John Vrakas, 66, who was handing out fliers for Mr. Tsipras across from the square where Mr. Mitsotakis was due to speak, shrugged that Europe didn’t seem particularly bothered as long as the prime minister assuaged their concerns on the economy and Ukraine. “It’s a kind of trade,” he said.
It is one that Greek voters seem happy to make.
As Mr. Mitsotakis walked the streets, a bus driver reached out the window and clasped his hand. “Supporters until the end,” chanted a group of men in front of a cafe. “We trust you,” a woman shouted from her jewelry shop.

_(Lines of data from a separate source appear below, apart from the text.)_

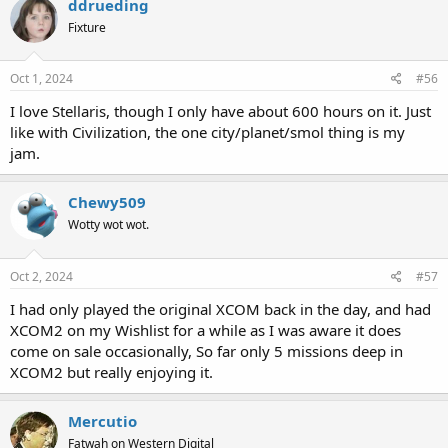
ddrueding
Fixture
Oct 1, 2024
#56
I love Stellaris, though I only have about 600 hours on it. Just
like with Civilization, the one city/planet/smol thing is my
jam.
Chewy509
Wotty wot wot.
Oct 2, 2024
#57
I had only played the original XCOM back in the day, and had
XCOM2 on my Wishlist for a while as I was aware it does
come on sale occasionally, So far only 5 missions deep in
XCOM2 but really enjoying it.
Mercutio
Fatwah on Western Digital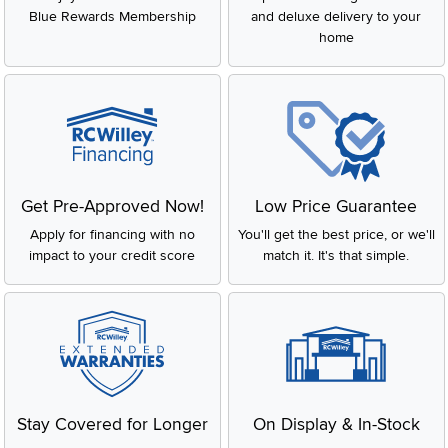
Blue Rewards Membership
and deluxe delivery to your
home
Get Pre-Approved Now!
Low Price Guarantee
Apply for financing with no
You'll get the best price, or we'll
impact to your credit score
match it. It's that simple.
Stay Covered for Longer
On Display & In-Stock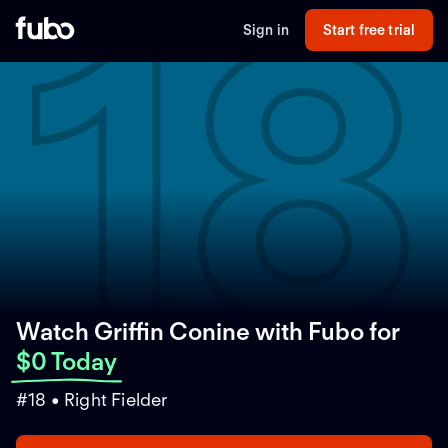
18
Sign in
Start free trial
Watch Griffin Conine with Fubo
for
$0 Today
#18 • Right Fielder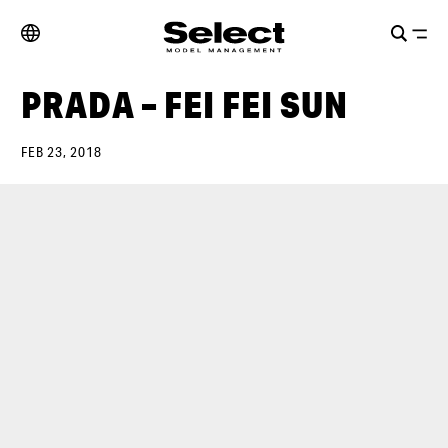
PRADA – FEI FEI SUN
FEB 23, 2018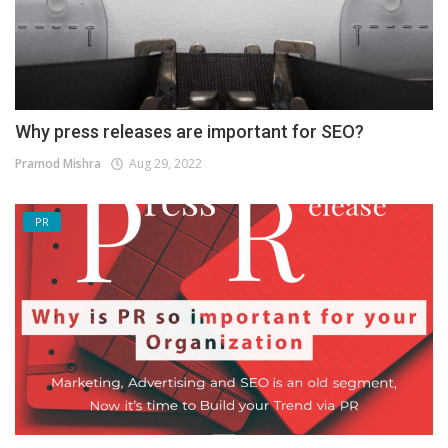
Why press releases are important for SEO?
Pramod Mishra
Aug 29, 2022
PR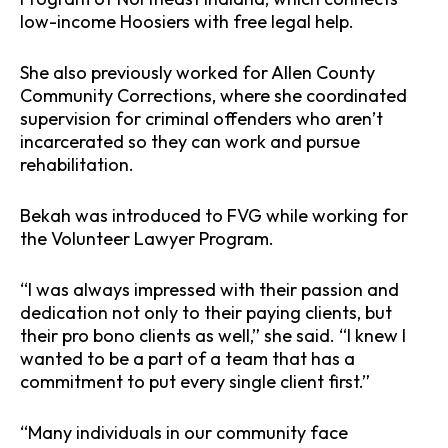
low-income Hoosiers with free legal help.
She also previously worked for Allen County
Community Corrections, where she coordinated
supervision for criminal offenders who aren’t
incarcerated so they can work and pursue
rehabilitation.
Bekah was introduced to FVG while working for
the Volunteer Lawyer Program.
“I was always impressed with their passion and
dedication not only to their paying clients, but
their pro bono clients as well,” she said. “I knew I
wanted to be a part of a team that has a
commitment to put every single client first.”
“Many individuals in our community face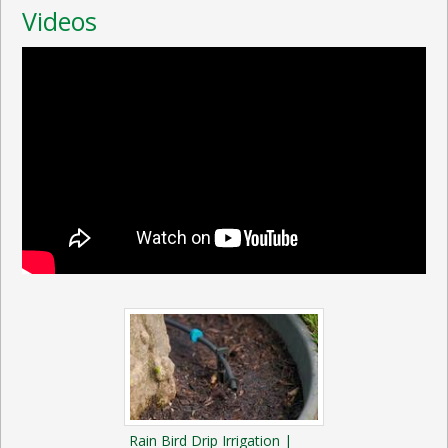
Videos
Rain Bird Drip Irrigation |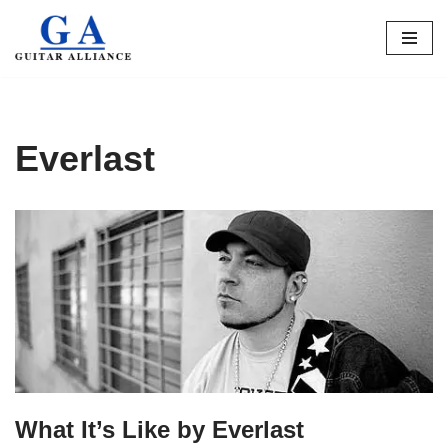
Skip
to
content
Everlast
What It’s Like by Everlast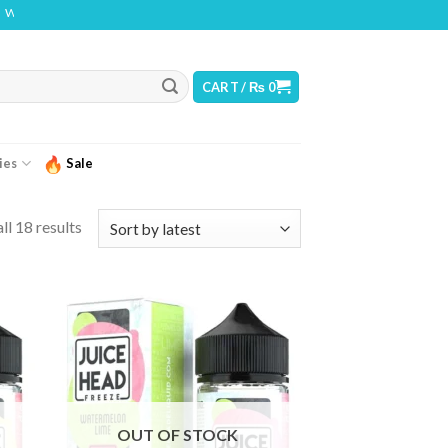
THIS PRODUCT CONTAINS NICOTINE. NICOTINE IS AN ADDICTIVE CHEMICAL
CART /
₨
0
ies
Sale
ll 18 results
OUT OF STOCK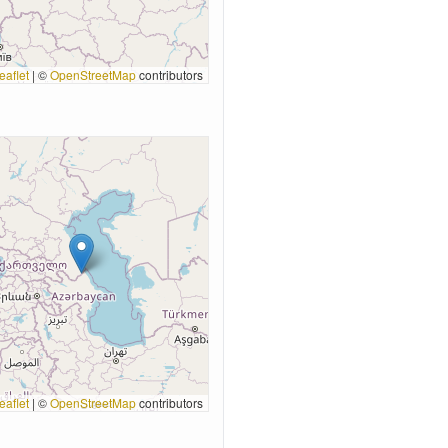
eaflet
|
©
OpenStreetMap
contributors
eaflet
|
©
OpenStreetMap
contributors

What “resonates in Europe,” Mr. Mitsotakis said, was that his was an “anti-populist government” that had brought much-appreciated stability back to Greece in a rough region.
He got up from the interview in a small and otherwise empty restaurant, and shook more hands on the way to the square, where he launched into a short stump speech interrupted by chiming church bells.
“I’m not sure who they are tolling for,” Mr. Mitsotakis exclaimed, “but not for us.”